Wednesday, January 19, 2005

Pickles and Sauce

Maureen C was asking if I use my excess cukes for pickles (as she was off making mango chutney).

Good Question!!!!

This is getting to one of my exciting times of the year. I used to make a fair bit of pickles, and one of them was based on the cukes, but we don't seem to eat as much of that now. And the pickles and chutneys I make are based more on tomatoes - green for pickles, ripe for chutneys. The other thing I tended to use a fair bit of in the pickles was beans, as I always had an excess. This year it is French beans.

But we don't seem to eat a lot any more - one year I made a sudden batch of twenty bottles for the CWA in a bushfire appeal, and they went off to help stock cupboards of farmers who had just been totally burnt out.

Right now it is approaching the Sacred Season of Sauce Making - almost 100% tomato sauce these days, as we never seem to use the plum sauce either.

Sauce making season is usually soon after Australia Day - I always seem to be at the Australia Day celebrations anxiously talking to other gardeners about when the tomato peak is going to hit - and from the dates on previous bottles (and reference to my Stillroom Journal, which I have been keeping for years longer than my Textile Visual Journal), I really start mid-February and often go well into March.

My system includes growing HEAPs of Tomatoes, and Grosse Lisse are still my favourite, although I do like Roma for ease of processing. Burnley Surecrop gets a look in as earliest for the table, and Apollo and KY1 occasionally get a run too.

Usually, as the excess hit, I just chop, boil down and put in the freezer in two cup portions, which later come out like that for cooking, but can make up quantities later in sauce.

Then, when the right day comes, and there are enough tommies, I start the first batch of sauce. And the next batch about a week later, and so on. I use a 6.8 litre pot, and usually make three to four batches at least.

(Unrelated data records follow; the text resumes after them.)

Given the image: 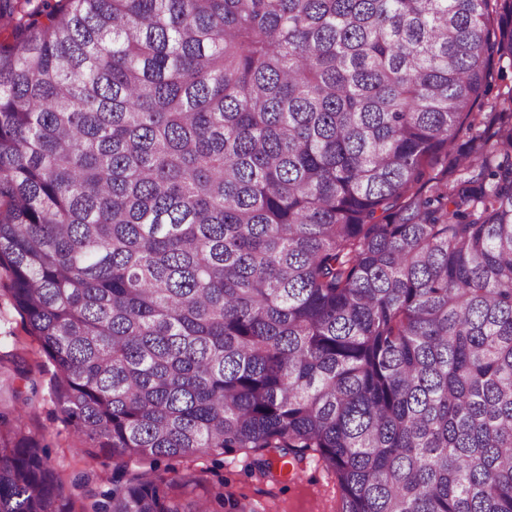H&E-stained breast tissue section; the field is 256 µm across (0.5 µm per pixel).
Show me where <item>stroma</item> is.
<instances>
[{
	"mask_svg": "<svg viewBox=\"0 0 512 512\" xmlns=\"http://www.w3.org/2000/svg\"><path fill=\"white\" fill-rule=\"evenodd\" d=\"M22 355L41 384L39 400L24 414L26 431L36 435L46 447L50 464L63 478L71 479L80 472H89L90 480L79 494L84 502L99 499L108 489L111 466H88L82 454L85 439L66 425L51 393L54 365L30 336L23 317L9 298L0 295V373L13 374V355ZM198 468L207 470V486H223L226 495L237 499L245 512H340V492L322 462L304 463L297 476L277 474L275 478L260 477L252 471L241 452L199 458Z\"/></svg>",
	"mask_w": 512,
	"mask_h": 512,
	"instance_id": "stroma-1",
	"label": "stroma"
}]
</instances>
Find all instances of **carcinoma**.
<instances>
[{"label":"carcinoma","mask_w":512,"mask_h":512,"mask_svg":"<svg viewBox=\"0 0 512 512\" xmlns=\"http://www.w3.org/2000/svg\"><path fill=\"white\" fill-rule=\"evenodd\" d=\"M0 269L102 499L0 403V512H512V0H0ZM441 166V174L426 172ZM240 451L196 460L198 469L208 468L205 486L211 490L224 483V494L237 499L245 512H340L341 499L331 473L321 461L309 460L295 477L279 473L262 478L247 464ZM106 466L95 464L93 471L90 472V480L82 489L76 493L80 494L86 504L100 499V494L110 487L109 479L112 476V460H105Z\"/></svg>","instance_id":"carcinoma-1"}]
</instances>
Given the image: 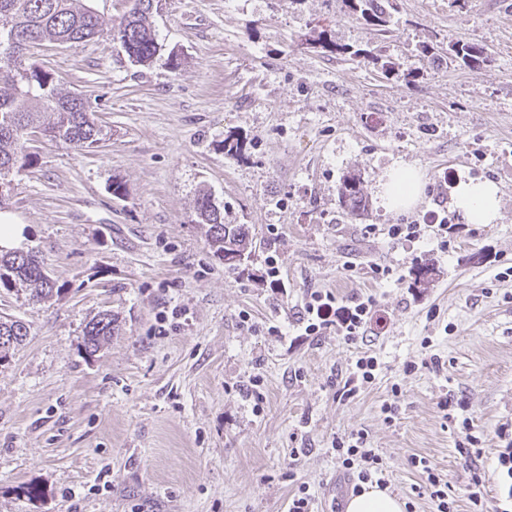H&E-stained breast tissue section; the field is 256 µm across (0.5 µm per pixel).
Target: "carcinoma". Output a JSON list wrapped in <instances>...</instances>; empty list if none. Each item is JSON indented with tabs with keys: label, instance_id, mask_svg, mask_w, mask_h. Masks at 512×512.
I'll return each instance as SVG.
<instances>
[{
	"label": "carcinoma",
	"instance_id": "cac0c4a2",
	"mask_svg": "<svg viewBox=\"0 0 512 512\" xmlns=\"http://www.w3.org/2000/svg\"><path fill=\"white\" fill-rule=\"evenodd\" d=\"M88 0H0V205L12 190V174L33 165L36 155L29 151L27 136L37 133L51 141L78 148H93L103 141V128L90 110L88 100L61 88L60 80L48 71L28 63L30 48L43 43L73 46L95 36L117 41L128 59L147 65L160 54L153 25L156 0H132L129 11L119 22L106 28ZM345 10L361 15L367 25L385 31L390 23L393 0L381 8L376 0H342ZM463 62L485 60L476 45L456 48ZM369 197L361 175L344 176L339 206L347 215L367 209ZM196 223L206 227V240L214 255L230 268L235 250L253 244L244 224L224 223V208L212 194L202 190L195 202ZM0 288H21L29 299L41 302L59 294L43 260L32 250L0 254ZM116 320L102 311L86 323L84 349L92 357L112 336ZM30 335L29 326L14 317L0 316V336L14 341L0 343V363L21 346Z\"/></svg>",
	"mask_w": 512,
	"mask_h": 512
}]
</instances>
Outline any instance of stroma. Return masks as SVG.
I'll use <instances>...</instances> for the list:
<instances>
[{
	"mask_svg": "<svg viewBox=\"0 0 512 512\" xmlns=\"http://www.w3.org/2000/svg\"><path fill=\"white\" fill-rule=\"evenodd\" d=\"M340 6L162 0L163 50L145 66L105 37L31 49L88 99L106 139L83 150L42 140L4 205L61 294L34 303L0 290V315L30 327L0 364V512H288L302 482L320 512L341 510L353 486L332 442L361 429L388 491L434 512L417 495L418 455L470 512L464 435L437 406L446 393L470 405L495 502L497 432L512 424V0H397L384 35ZM425 42L441 60L424 59ZM457 44L486 61L463 63ZM231 133L251 141L249 158L225 153ZM398 166L422 177L400 211L380 197ZM350 172L369 192L357 217L338 202ZM475 179L501 188L494 223H466L455 205ZM202 189L257 242L237 269L192 222ZM442 208L457 226L447 252L387 234ZM377 263L391 280L374 278ZM313 290L374 296L366 340L298 335ZM176 306L187 322L156 333ZM105 310L120 329L87 356L82 329ZM365 353L381 363L375 380L340 400ZM433 354L440 367H421ZM256 375L259 407L246 395Z\"/></svg>",
	"mask_w": 512,
	"mask_h": 512,
	"instance_id": "stroma-1",
	"label": "stroma"
}]
</instances>
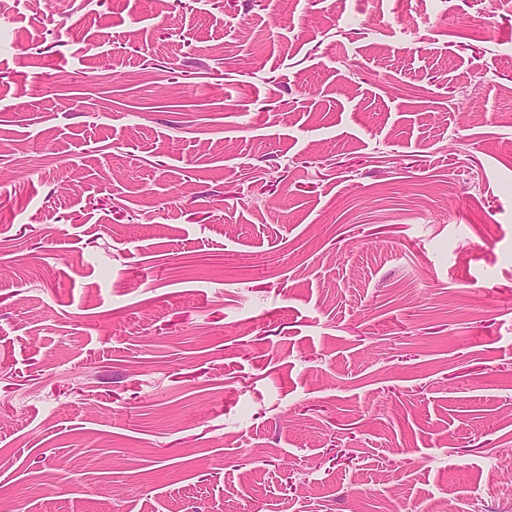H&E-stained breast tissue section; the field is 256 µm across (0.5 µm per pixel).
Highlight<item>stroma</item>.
Listing matches in <instances>:
<instances>
[{
    "instance_id": "obj_1",
    "label": "stroma",
    "mask_w": 512,
    "mask_h": 512,
    "mask_svg": "<svg viewBox=\"0 0 512 512\" xmlns=\"http://www.w3.org/2000/svg\"><path fill=\"white\" fill-rule=\"evenodd\" d=\"M508 456L512 0H0L1 504L512 512Z\"/></svg>"
}]
</instances>
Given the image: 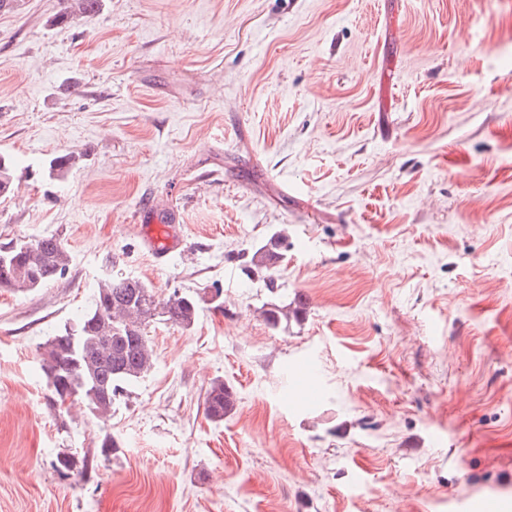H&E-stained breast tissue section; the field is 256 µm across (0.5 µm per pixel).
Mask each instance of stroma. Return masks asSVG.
I'll use <instances>...</instances> for the list:
<instances>
[{
  "label": "stroma",
  "mask_w": 512,
  "mask_h": 512,
  "mask_svg": "<svg viewBox=\"0 0 512 512\" xmlns=\"http://www.w3.org/2000/svg\"><path fill=\"white\" fill-rule=\"evenodd\" d=\"M62 9H0V243L71 256L0 289V512H512V0ZM150 203L184 238L162 262ZM279 231L272 291L246 266ZM115 274L224 307L149 324L108 418L54 410L37 347ZM234 395L224 380L216 378L211 381L205 398V411L207 417L213 422H222L224 416L234 406ZM54 468L63 477L69 476L68 473L84 476L89 469V458L84 456L82 459H77L70 455H60L56 459Z\"/></svg>",
  "instance_id": "1"
}]
</instances>
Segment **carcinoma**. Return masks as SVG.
<instances>
[{
    "mask_svg": "<svg viewBox=\"0 0 512 512\" xmlns=\"http://www.w3.org/2000/svg\"><path fill=\"white\" fill-rule=\"evenodd\" d=\"M101 0H64L59 16L63 22L97 11ZM72 153L58 155L49 162V175L61 177L76 165ZM13 162L0 155V196L12 188ZM282 236L270 238L257 249L251 263L259 271L276 267L283 256ZM70 254L55 237L40 238V246L30 252L13 251L7 270L0 269V288L36 291L58 275L64 274ZM203 295H170L160 298L153 287L142 280L114 276L102 283L94 295L91 308L73 326L64 327L38 346L41 369L52 395L61 392L75 395L89 409L104 415L112 410L125 386L147 375L154 366V354L146 334L147 326L158 320L188 329L195 323ZM299 315L300 308L272 305L264 311L268 325L278 327L288 313ZM234 395L224 380L211 381L205 398L207 417L214 422L234 406ZM59 475H85L89 458L60 455L54 464Z\"/></svg>",
    "mask_w": 512,
    "mask_h": 512,
    "instance_id": "obj_1",
    "label": "carcinoma"
}]
</instances>
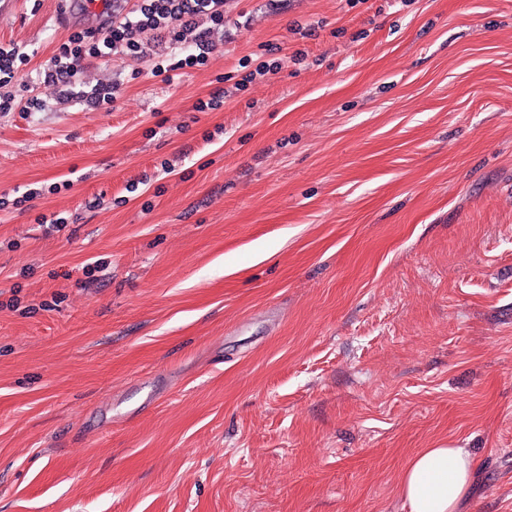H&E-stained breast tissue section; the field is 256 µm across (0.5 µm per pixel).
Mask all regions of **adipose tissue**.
Instances as JSON below:
<instances>
[{"instance_id":"ef3b65f1","label":"adipose tissue","mask_w":512,"mask_h":512,"mask_svg":"<svg viewBox=\"0 0 512 512\" xmlns=\"http://www.w3.org/2000/svg\"><path fill=\"white\" fill-rule=\"evenodd\" d=\"M476 474L460 448H424L402 470L397 492L407 512H459Z\"/></svg>"}]
</instances>
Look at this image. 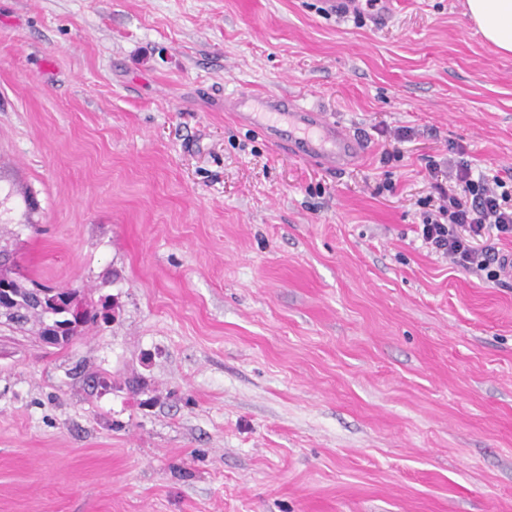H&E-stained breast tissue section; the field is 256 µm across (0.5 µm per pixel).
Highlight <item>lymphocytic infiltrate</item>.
<instances>
[{"mask_svg":"<svg viewBox=\"0 0 512 512\" xmlns=\"http://www.w3.org/2000/svg\"><path fill=\"white\" fill-rule=\"evenodd\" d=\"M454 166L453 185L433 182L436 203L422 212L418 234L451 264L498 282L506 269V256L491 247H477L476 242L492 233L512 237V183L496 175L474 174L465 159Z\"/></svg>","mask_w":512,"mask_h":512,"instance_id":"1","label":"lymphocytic infiltrate"}]
</instances>
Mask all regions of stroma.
Wrapping results in <instances>:
<instances>
[{
	"label": "stroma",
	"instance_id": "obj_1",
	"mask_svg": "<svg viewBox=\"0 0 512 512\" xmlns=\"http://www.w3.org/2000/svg\"><path fill=\"white\" fill-rule=\"evenodd\" d=\"M464 11L0 0V245L114 305L0 326V512H512V277L416 233L428 161L512 176V56ZM243 91L369 152L298 159ZM224 110L239 123L262 128L290 154L332 172L345 171L366 153L365 142L341 123L286 96L242 92L225 97Z\"/></svg>",
	"mask_w": 512,
	"mask_h": 512
}]
</instances>
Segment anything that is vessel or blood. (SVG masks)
<instances>
[{
  "label": "vessel or blood",
  "mask_w": 512,
  "mask_h": 512,
  "mask_svg": "<svg viewBox=\"0 0 512 512\" xmlns=\"http://www.w3.org/2000/svg\"><path fill=\"white\" fill-rule=\"evenodd\" d=\"M224 109L239 123L262 128L290 154L332 172L352 167L366 153L364 141L341 123L285 96L242 92L225 98Z\"/></svg>",
  "instance_id": "b4317fda"
}]
</instances>
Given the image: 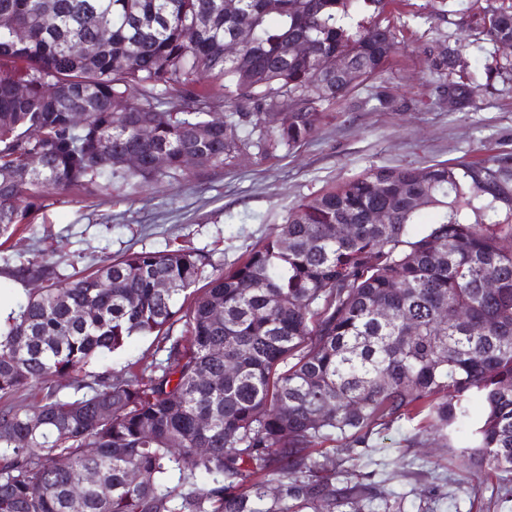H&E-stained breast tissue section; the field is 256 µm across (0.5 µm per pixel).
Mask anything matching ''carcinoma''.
Returning a JSON list of instances; mask_svg holds the SVG:
<instances>
[{
	"mask_svg": "<svg viewBox=\"0 0 512 512\" xmlns=\"http://www.w3.org/2000/svg\"><path fill=\"white\" fill-rule=\"evenodd\" d=\"M390 4L0 0V15L26 31L0 27V241L54 196L176 181L190 154L224 168L308 141L397 53L382 24ZM359 13L372 21L354 29L346 19ZM475 24L493 45L512 42V0ZM231 38L240 49L228 57ZM458 57L429 49L431 68L467 100L478 84ZM489 57L485 85L512 81V59ZM511 179L506 158L370 168L297 201L217 274L188 247L108 257L69 280L44 256L12 269L32 289L0 326V398L45 393L34 411L0 408V512H360L379 493L362 482L355 449L422 413L444 437L470 434L469 479L489 471L507 487ZM426 209L437 220L412 232ZM373 211L387 223H369ZM343 224L351 231L338 237ZM136 335L154 337L163 359L86 382L91 361ZM59 375L88 392L58 398ZM333 436L339 447L318 451ZM92 470L110 496L85 483Z\"/></svg>",
	"mask_w": 512,
	"mask_h": 512,
	"instance_id": "obj_1",
	"label": "carcinoma"
}]
</instances>
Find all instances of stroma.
Returning a JSON list of instances; mask_svg holds the SVG:
<instances>
[{
    "label": "stroma",
    "mask_w": 512,
    "mask_h": 512,
    "mask_svg": "<svg viewBox=\"0 0 512 512\" xmlns=\"http://www.w3.org/2000/svg\"><path fill=\"white\" fill-rule=\"evenodd\" d=\"M492 2L395 0L389 20L399 52L380 78L331 106L309 141L267 158H240L221 171L196 168L177 182L120 186L95 199L51 204L33 228L0 246V269L46 254L68 276L109 256L180 245L224 268L272 234L294 202L367 169L512 157V83L478 89L456 105L441 78L430 74L425 52L437 41L461 47L470 70L481 71L489 45L470 22ZM156 357L152 337L135 336L91 369L117 372ZM423 427L419 419L402 421L373 435L358 451L359 471L390 492L402 512H512V496L495 479L464 482L457 462L467 438L451 444L432 434L413 444Z\"/></svg>",
    "instance_id": "obj_1"
}]
</instances>
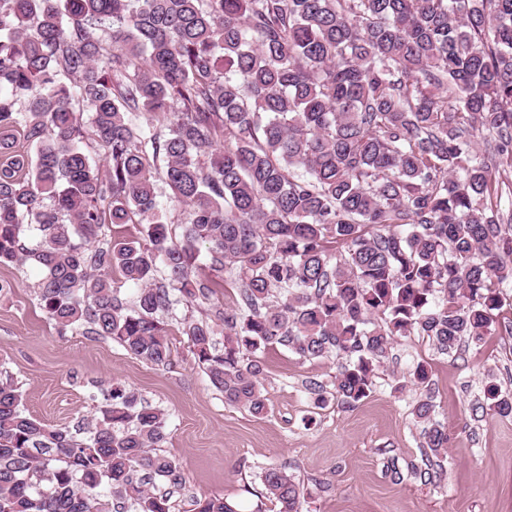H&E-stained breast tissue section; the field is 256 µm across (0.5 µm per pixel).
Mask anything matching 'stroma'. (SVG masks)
I'll list each match as a JSON object with an SVG mask.
<instances>
[{
	"instance_id": "1",
	"label": "stroma",
	"mask_w": 512,
	"mask_h": 512,
	"mask_svg": "<svg viewBox=\"0 0 512 512\" xmlns=\"http://www.w3.org/2000/svg\"><path fill=\"white\" fill-rule=\"evenodd\" d=\"M34 265L0 266L11 290L0 297V378L20 386L27 413L76 428L97 414L103 393L123 385L167 416L163 454L173 457L184 484L171 512H192L204 494L224 496L239 512H277L263 495L261 473L287 466L305 489L302 512H512V416L473 418L488 377L512 392V333L504 326L459 356L438 354L428 337L396 340L372 393L353 408L328 399L316 405L310 383L330 387L337 359L299 363L282 346L266 349L264 393L268 412L257 418L225 403L185 337L174 340L170 364L156 366L109 338L83 330L59 331L43 311ZM233 268L207 297L180 306L178 317L204 318L234 297ZM426 363L437 418L448 428L441 482L386 476L387 457L420 455V428L411 410L420 389L403 378Z\"/></svg>"
}]
</instances>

Ezy Sauce???? You have got to be joking!!!! Real spices, and even fresh garden herbs in my Italian version (which really means grab a huge heap of my excess garlic, parley, etc and throw that in as well).

I'll dig the recipes for my basic tomato sauce out soon and post it - I have tried a few, and settled on one I like. Then I just "Italianize" it.

Last night, after a hot day, we had thunder, lightening and a down pour. Can't say how much rain (not heaps) as I didn't empty the rain gauge after the sprinkler was on. But the garden feels (and smells) wonderful this morning.

Rain-watching is also one of my favourite sports - whenever it is around I haunt the Bureau of Meterology Rain Radar online, to see where it is, and how heavy it is.